Tools are developed to make a job easier and do it
better; in my opinion taking
advantage of those tools and doing things "the easy way" makes you more
professional, not less.
I would agree, but...
1) Being able ot use the tools, however proficiently, does not
necessarily equate with being able to design/make those tools. I haev
never used dBase (or any other database for that matter), so I can't
comment on that, but I will claim that being able to use _some_
application programs does not make you a programmer.
2) The initial question was about education. Education is not production.

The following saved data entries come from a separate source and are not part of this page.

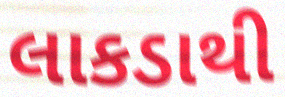
લાકડાથી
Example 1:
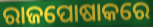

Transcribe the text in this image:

ରାଜପୋଷାକରେ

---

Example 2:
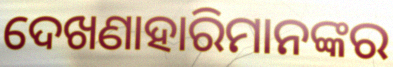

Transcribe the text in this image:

ଦେଖଣାହାରିମାନଙ୍କର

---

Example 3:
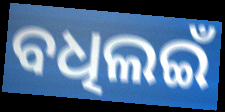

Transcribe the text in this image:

ବଧିଲଇଁ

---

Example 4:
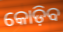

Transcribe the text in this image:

କୋଡ଼ିବ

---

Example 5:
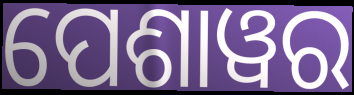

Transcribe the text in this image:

ପେଶାୱର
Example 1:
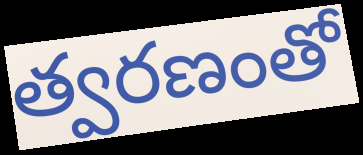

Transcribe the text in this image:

త్వరణంతో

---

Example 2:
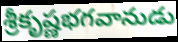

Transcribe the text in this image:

శ్రీకృష్ణభగవానుడు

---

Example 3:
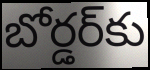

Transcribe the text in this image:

బోర్డర్‌కు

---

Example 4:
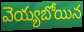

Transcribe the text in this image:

వెయ్యబోయిన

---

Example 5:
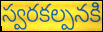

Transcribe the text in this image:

స్వరకల్పనకి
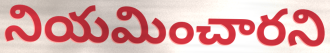
నియమించారని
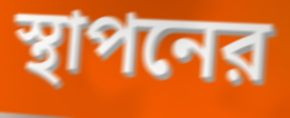
স্থাপনের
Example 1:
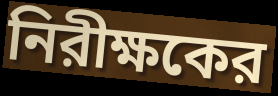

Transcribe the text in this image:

নিরীক্ষকের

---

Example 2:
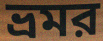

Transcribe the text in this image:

ভ্রমর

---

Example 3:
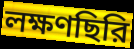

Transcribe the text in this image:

লক্ষণছিরি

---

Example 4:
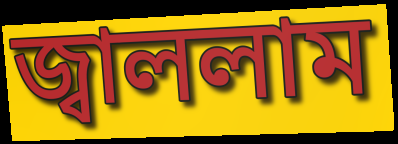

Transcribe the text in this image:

জ্বাললাম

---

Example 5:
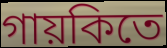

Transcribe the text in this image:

গায়কিতে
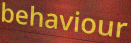
behaviour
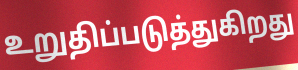
உறுதிப்படுத்துகிறது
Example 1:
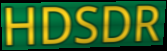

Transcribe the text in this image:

HDSDR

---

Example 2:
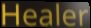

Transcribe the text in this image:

Healer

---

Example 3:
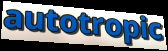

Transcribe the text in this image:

autotropic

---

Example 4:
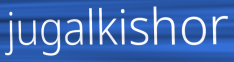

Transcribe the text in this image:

jugalkishor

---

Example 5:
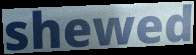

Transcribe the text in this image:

shewed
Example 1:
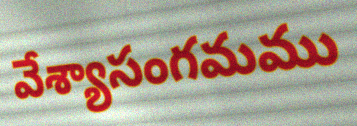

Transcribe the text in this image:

వేశ్యాసంగమము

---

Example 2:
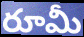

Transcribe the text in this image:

రూమీ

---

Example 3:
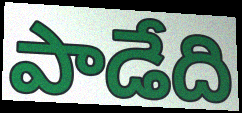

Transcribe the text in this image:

పాడేది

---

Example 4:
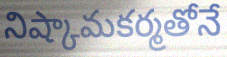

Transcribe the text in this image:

నిష్కామకర్మతోనే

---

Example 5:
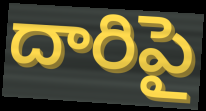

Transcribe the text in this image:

దారిపై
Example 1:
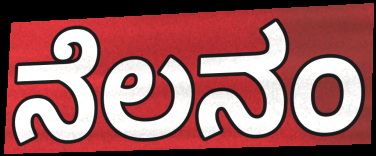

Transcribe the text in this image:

ನೆಲನಂ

When you're prodcuing something, of course you use all the applicable
tools. When you're leaning about things, you have to do things 'by hand'
to understand them (and example of this, from another context, is that
photography couses used to insist that the students used cameras with
manaul focuessing and exposure cotnrol, so they could learn what said
adjustments meant, even though if you were being paid to take photographs
you would _probably_ welcome some automation). I fact I will go further
and say that the true professionals not only use the right tools, but
also fully understnad how those tools work and behave, because that way
they can use them more effectvely.
A programming professional's job is to deliver a product that meets the client's
needs, is well documented and easily maintained, and is delivered on time and
within budget. Knowing or caring about the arcane details of a disk drive or being
able to program an OS-less computer in binary may matter if you're working on
an embedded controller but it's pretty irrelevant if the project is a client
accounting
system for a large financial institution.
Tuew, but a 'client system for a large finanicail instution' is hardly
the only type ofr computer application.